21 Coronograph Images of CMEs
These images show CMEs during eruption. It is clear that these events involve twisted magnetic fields and the expenditure of much energy. They are usually accompanied by the acceleration of energetic particles as the bottom right slide shows as ‘snow’ in the camera image.

22 Model of a CME Eruption While the mechanisms that produce coronal mass ejections are still under debate, everyone agrees the process produces twisted magnetic fields.

23 CME Statistics Coronal mass ejections advance into the solar wind at a variety of speeds, sometimes very, very quickly, over 2000 km/s.

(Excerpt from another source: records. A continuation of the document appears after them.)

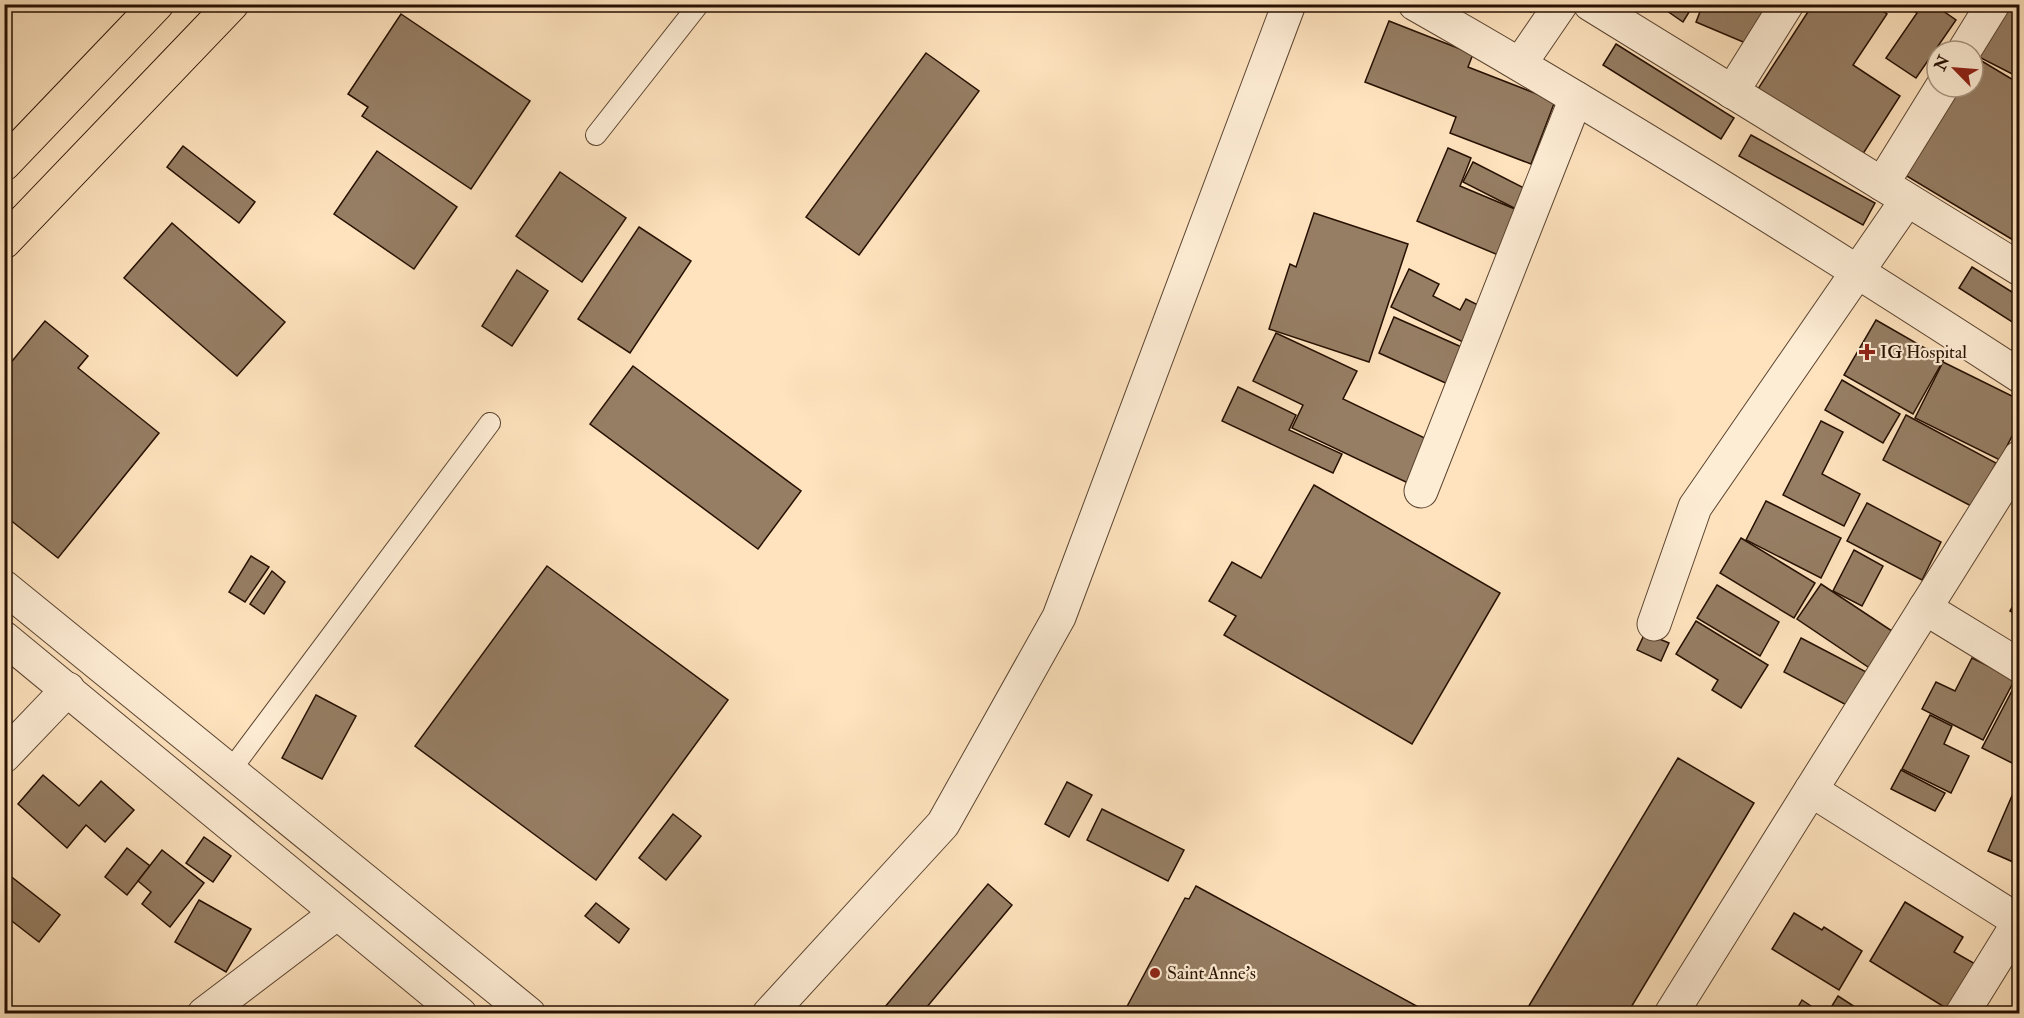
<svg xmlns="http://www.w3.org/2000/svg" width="2024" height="1018" font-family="'IM FELL Double Pica',serif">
  <rect width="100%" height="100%" fill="#fee3be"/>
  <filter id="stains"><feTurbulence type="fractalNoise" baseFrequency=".00333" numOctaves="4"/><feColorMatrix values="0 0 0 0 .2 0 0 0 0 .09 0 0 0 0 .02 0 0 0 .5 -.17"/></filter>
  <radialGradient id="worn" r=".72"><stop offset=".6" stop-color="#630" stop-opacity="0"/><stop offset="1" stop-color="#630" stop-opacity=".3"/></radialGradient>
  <g fill="#967e64" stroke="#261002" stroke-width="1.5">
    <path d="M 1517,4 L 1535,4 L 1531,12 Z"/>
    <path d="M 1657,4 L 1694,4 L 1683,22 Z"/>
    <path d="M 1703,4 L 1774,4 L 1755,47 L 1696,22 Z"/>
    <path d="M 1813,4 L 1873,4 L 1887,14 L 1853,65 L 1900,96 L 1859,160 L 1756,92 Z"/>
    <path d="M 1905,4 L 1933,4 L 1956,20 L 1916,78 L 1886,58 L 1917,13 Z"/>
    <path d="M 2011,4 L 2020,4 L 2020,78 L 1979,57 Z"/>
    <path d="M 401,14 L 530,101 L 471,189 L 362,116 L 368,107 L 348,94 Z"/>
    <path d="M 1389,21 L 1473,54 L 1468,67 L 1555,101 L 1531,164 L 1450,133 L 1456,117 L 1365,82 Z"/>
    <path d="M 1616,44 L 1734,118 L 1721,139 L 1603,65 Z"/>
    <path d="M 926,53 L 979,91 L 859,255 L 806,217 Z"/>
    <path d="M 1975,57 L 2020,84 L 2020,229 L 2013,240 L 1905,175 L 1958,87 L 1973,87 L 1973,61 Z"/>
    <path d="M 1751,135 L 1875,203 L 1863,225 L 1739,156 Z"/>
    <path d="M 183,146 L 255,202 L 239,223 L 167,167 Z"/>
    <path d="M 1448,148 L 1471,158 L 1460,186 L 1522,212 L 1503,257 L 1417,221 Z"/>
    <path d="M 377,151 L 457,207 L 414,269 L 334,214 Z"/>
    <path d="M 1473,162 L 1526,189 L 1516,209 L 1463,182 Z"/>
    <path d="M 560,172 L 626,218 L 582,282 L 516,236 Z"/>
    <path d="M 1314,213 L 1408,244 L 1369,362 L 1269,329 L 1290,264 L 1296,267 Z"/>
    <path d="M 172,223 L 285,322 L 237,376 L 124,278 Z"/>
    <path d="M 639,227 L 691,261 L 630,353 L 578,319 Z"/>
    <path d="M 1972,267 L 2020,297 L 2020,327 L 1959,288 Z"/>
    <path d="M 1409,269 L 1439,284 L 1433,296 L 1460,310 L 1466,299 L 1482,307 L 1465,343 L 1391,307 Z"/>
    <path d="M 517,270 L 548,291 L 512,346 L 482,326 Z"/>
    <path d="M 1394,317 L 1466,349 L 1450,385 L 1379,353 Z"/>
    <path d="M 1876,320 L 1944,359 L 1913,414 L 1844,375 Z"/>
    <path d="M 45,321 L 88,356 L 78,368 L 159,433 L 58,558 L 4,515 L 4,371 Z"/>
    <path d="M 1276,333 L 1357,371 L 1343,399 L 1429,440 L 1408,483 L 1292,428 L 1303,405 L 1253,381 Z"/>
    <path d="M 1943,362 L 2020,400 L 2020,420 L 2000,460 L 1915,418 Z"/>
    <path d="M 633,366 L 801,491 L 758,549 L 590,424 Z"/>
    <path d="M 1842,380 L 1900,414 L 1883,443 L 1825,410 Z"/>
    <path d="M 1238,387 L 1296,415 L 1289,430 L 1342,454 L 1333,473 L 1222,421 Z"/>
    <path d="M 1906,415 L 1996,463 L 1973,507 L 1883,460 Z"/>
    <path d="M 1821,421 L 1843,432 L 1822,474 L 1860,494 L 1844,526 L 1783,495 Z"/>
    <path d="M 1314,485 L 1500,593 L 1412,744 L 1224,635 L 1236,616 L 1209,601 L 1232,562 L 1261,578 Z"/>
    <path d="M 1766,501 L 1841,538 L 1821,578 L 1746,540 Z"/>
    <path d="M 1867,503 L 1941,542 L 1922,580 L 1847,541 Z"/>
    <path d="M 1741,538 L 1815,583 L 1794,618 L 1720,573 Z"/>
    <path d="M 1854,550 L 1883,566 L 1862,606 L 1833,591 Z"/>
    <path d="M 251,556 L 269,567 L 245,602 L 229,592 Z"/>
    <path d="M 547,566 L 728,700 L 596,880 L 415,746 Z"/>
    <path d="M 272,571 L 285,582 L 264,614 L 250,604 Z"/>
    <path d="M 1821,584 L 1898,635 L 1874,671 L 1797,619 Z"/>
    <path d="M 1717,585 L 1779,622 L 1760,656 L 1697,618 Z"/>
    <path d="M 2020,594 L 2020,617 L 2010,611 Z"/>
    <path d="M 1696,621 L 1768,665 L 1741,708 L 1712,690 L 1718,680 L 1676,654 Z"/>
    <path d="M 1645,633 L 1669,643 L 1661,661 L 1637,650 Z"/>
    <path d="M 1801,638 L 1872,675 L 1854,709 L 1784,672 Z"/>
    <path d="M 1972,658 L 2015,679 L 1983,740 L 1922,709 L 1936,682 L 1955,691 Z"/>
    <path d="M 2014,687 L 2020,690 L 2020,767 L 1982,748 Z"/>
    <path d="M 316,695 L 356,716 L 322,779 L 282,758 Z"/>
    <path d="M 1930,715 L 1952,726 L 1944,744 L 1969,756 L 1951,793 L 1902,769 Z"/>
    <path d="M 1678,758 L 1754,803 L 1627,1014 L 1524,1014 Z"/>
    <path d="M 1901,770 L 1945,793 L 1935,811 L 1891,789 Z"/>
    <path d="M 43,775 L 79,806 L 101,781 L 134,810 L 105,842 L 86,825 L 67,848 L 18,804 Z"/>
    <path d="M 1067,782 L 1092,795 L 1069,837 L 1045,824 Z"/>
    <path d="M 2018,782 L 2020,782 L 2020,865 L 1988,851 Z"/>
    <path d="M 1102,809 L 1184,850 L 1168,881 L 1087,840 Z"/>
    <path d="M 673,814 L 701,836 L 666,880 L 639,858 Z"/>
    <path d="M 204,837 L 231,856 L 213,882 L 186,863 Z"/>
    <path d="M 127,848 L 150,866 L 127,895 L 105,877 Z"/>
    <path d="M 162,850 L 204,883 L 170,927 L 142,904 L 151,892 L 138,881 Z"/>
    <path d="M 4,871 L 60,915 L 39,942 L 4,915 Z"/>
    <path d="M 988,884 L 1012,905 L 921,1014 L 879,1014 Z"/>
    <path d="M 1196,886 L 1424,1010 L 1422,1014 L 1123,1014 L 1185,898 L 1189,899 Z"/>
    <path d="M 199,900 L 251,929 L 226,972 L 175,942 Z"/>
    <path d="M 1905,902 L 1963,937 L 1954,952 L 1977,965 L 1949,1010 L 1870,961 Z"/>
    <path d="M 596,903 L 629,929 L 619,943 L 585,916 Z"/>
    <path d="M 1794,913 L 1822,930 L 1824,927 L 1862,951 L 1839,990 L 1772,949 Z"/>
    <path d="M 1838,996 L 1866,1014 L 1827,1014 Z"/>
    <path d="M 1802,1000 L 1817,1010 L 1815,1014 L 1794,1014 Z"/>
  </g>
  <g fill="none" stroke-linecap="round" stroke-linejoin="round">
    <g stroke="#5c4531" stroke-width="22">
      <g id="service">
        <path d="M 596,135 L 699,4"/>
        <path d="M 230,771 L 490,423"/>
      </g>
    </g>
    <g stroke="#5c4531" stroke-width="35">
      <g id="minor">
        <path d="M 1415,4 C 1621,121 1821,247 2020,376"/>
        <path d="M 1964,51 L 1993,4"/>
        <path d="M 1520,64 L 1561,4"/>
        <path d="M 1732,92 L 1787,4"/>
        <path d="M 1882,184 L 1942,87"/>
        <path d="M 2020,457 L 1811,790 L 2020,922"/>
        <path d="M 1421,491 L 1576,98"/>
        <path d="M 1925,608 L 2020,666"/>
        <path d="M 1654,624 L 1695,507 L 1907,200"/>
        <path d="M 4,756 L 68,689"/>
        <path d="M 204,1014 L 337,913"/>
        <path d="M 1671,1014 L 1811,790"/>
        <path d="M 1962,1014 L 2019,922"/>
      </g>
    </g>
    <g stroke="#5c4531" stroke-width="35">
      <g id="tertiary">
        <path d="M 1590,4 L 2020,269"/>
        <path d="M 4,587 L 529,1014"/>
        <path d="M 4,638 L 460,1014"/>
        <path d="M 769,1014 L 943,824 L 1059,617 L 1289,4"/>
      </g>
    </g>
    <g stroke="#261002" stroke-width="35">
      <g id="trunk">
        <path d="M 4,164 L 157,4"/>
        <path d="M 4,242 L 232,4"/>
      </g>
    </g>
    <use href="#service" stroke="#feedd5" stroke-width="20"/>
    <use href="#minor" stroke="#feedd5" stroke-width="33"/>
    <use href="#tertiary" stroke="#feedd5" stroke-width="33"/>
    <use href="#trunk" stroke="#fee3be" stroke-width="33"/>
  </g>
  <g fill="#8f2418" stroke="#feedd5" stroke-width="2">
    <path d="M1864 343h6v6h6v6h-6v6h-6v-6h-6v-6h6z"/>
    <circle cx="1155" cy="973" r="6"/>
  </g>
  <g text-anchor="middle" stroke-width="4.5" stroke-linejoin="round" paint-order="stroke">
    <g font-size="18" fill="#261002" stroke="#feedd5" text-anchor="start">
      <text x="1880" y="358">IG Hospital</text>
      <text x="1167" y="979">Saint Anne's</text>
    </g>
  </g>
  <rect width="2024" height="1018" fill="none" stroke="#fee3be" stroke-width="24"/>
  <rect x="6" y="6" width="2012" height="1006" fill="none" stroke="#261002" stroke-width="3"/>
  <rect x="12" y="12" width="2000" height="994" fill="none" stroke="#261002" stroke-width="1.5"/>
  <g transform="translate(1955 69) rotate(295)"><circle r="28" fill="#feedd5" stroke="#a89581" stroke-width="1.5"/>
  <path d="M0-4.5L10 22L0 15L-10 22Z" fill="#8f2418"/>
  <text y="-9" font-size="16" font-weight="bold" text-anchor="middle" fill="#261002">N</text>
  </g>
  <rect width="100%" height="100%" filter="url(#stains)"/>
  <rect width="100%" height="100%" fill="url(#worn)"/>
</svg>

When such disturbances reach the Earth’s magnetosphere, they can cause much damage.

24 Summary The corona is very hot, over a million degrees, and has a structured magnetic field with “coronal holes” formed by open magnetic field lines mainly over the poles. The magnetic fields store energy and can accelerate ionized matter. Ropes can be formed that are self-balancing – called force-free magnetic structures. Magnetic field of Sun varies over the solar cycle as does solar activity. Solar flares accelerate energetic charged particles. Coronal mass ejections lead to geomagnetic storms.